【懐かしい歌No.19】「燃える秋」ハイ・ファイ・セット
同名の映画の主題歌として、1978年に発売されました。
女性1人に男性2人。
ドリカムやELT・いきものがかりの「先輩」的構成による3人組ですが、決定的に異なるのは、3人がきちんとハモっている点。
もともとは、5人組の「赤い鳥」というユニットがあり(いまや学校の合唱曲の定番となった「翼をください」や「竹田の子守唄」が代表作)、それが3人組の「ハイ・ファイ・セット」と2人組の「紙ふうせん」(「冬が来る前に」がヒット)の2つに分かれて生まれたグループです。
ユーミンの作品として知られる「卒業写真」は、もともとは1975年発売の彼らのデビュー曲でした。

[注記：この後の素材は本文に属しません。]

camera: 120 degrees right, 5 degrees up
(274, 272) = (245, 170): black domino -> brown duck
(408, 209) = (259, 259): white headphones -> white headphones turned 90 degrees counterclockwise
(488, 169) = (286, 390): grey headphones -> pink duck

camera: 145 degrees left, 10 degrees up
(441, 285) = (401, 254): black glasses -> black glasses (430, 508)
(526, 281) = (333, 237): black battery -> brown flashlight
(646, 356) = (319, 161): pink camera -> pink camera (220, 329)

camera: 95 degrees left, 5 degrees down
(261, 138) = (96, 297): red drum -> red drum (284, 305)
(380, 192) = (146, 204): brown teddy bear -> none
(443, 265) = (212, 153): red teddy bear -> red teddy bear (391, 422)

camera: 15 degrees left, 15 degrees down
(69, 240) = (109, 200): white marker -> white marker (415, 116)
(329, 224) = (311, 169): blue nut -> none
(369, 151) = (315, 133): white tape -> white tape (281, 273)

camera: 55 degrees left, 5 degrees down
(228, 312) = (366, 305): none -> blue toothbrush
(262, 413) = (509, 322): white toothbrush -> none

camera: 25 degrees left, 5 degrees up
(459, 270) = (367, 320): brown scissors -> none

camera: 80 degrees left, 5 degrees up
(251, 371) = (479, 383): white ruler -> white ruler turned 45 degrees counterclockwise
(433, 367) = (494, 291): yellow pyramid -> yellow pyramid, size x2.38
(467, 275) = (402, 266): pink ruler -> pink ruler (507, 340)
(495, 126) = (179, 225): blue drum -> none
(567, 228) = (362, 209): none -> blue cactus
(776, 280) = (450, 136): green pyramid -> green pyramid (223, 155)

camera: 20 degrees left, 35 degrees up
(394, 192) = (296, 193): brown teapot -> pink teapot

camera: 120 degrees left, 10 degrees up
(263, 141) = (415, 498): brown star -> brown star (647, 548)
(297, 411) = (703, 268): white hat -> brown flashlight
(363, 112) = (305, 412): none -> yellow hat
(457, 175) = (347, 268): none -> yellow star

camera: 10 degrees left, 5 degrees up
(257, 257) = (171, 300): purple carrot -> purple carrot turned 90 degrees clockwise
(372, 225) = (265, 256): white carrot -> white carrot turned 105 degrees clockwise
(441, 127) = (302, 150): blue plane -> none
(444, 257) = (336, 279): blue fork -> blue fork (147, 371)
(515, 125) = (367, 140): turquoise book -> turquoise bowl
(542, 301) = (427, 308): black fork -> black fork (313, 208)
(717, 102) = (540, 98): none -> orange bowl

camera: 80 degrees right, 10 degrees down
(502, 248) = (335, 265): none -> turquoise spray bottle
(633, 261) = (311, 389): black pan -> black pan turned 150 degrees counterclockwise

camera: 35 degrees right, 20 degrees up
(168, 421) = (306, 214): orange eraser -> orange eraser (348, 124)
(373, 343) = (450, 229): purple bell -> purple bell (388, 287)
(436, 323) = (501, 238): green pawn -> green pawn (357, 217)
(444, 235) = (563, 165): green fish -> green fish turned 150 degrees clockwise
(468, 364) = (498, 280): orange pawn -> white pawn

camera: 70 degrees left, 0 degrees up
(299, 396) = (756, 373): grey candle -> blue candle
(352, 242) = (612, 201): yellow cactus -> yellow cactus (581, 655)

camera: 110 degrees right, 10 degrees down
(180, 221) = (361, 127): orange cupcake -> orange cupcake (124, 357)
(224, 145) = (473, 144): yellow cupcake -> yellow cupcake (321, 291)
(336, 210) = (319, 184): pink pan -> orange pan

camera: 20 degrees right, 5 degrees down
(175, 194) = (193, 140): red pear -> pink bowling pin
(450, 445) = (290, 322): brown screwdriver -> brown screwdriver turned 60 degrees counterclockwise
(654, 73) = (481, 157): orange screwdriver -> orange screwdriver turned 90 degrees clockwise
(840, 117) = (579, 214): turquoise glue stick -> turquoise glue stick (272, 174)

ほかに「中央フリーウェイ」や「フィーリング」などのヒットでも知られています。
「燃える秋」の作詞は、作詞家というよりむしろ作家として知られる五木寛之。
そして作曲は、はやり歌というよりクラシック界でその名を知られる武満徹。
そう知ると、この詩心あふれるストーリー、格調高いメロディーラインやアレンジも納得できます。
Aメロが繰り返された後の英語フレーズ。
短調から長調に転調?と思いきや、わずか2小節だけ長調のメロディーが現われるだけで、また短調に戻ってしまう。
一般のJ-POPではありえないメロディー進行ですが、まったく違和感なく効果的なインパクトを残しています。
メインの山本潤子が、当時まだ20代にして貫禄の美しいヴォーカルを披露しています。
意識していないとわかりませんが、ブレスの回数が少ない!
言葉の意味の区切りを、メリハリをつけつつきちんとひと息で歌い切っています。
地声とファルセットの境目も実にスムーズです。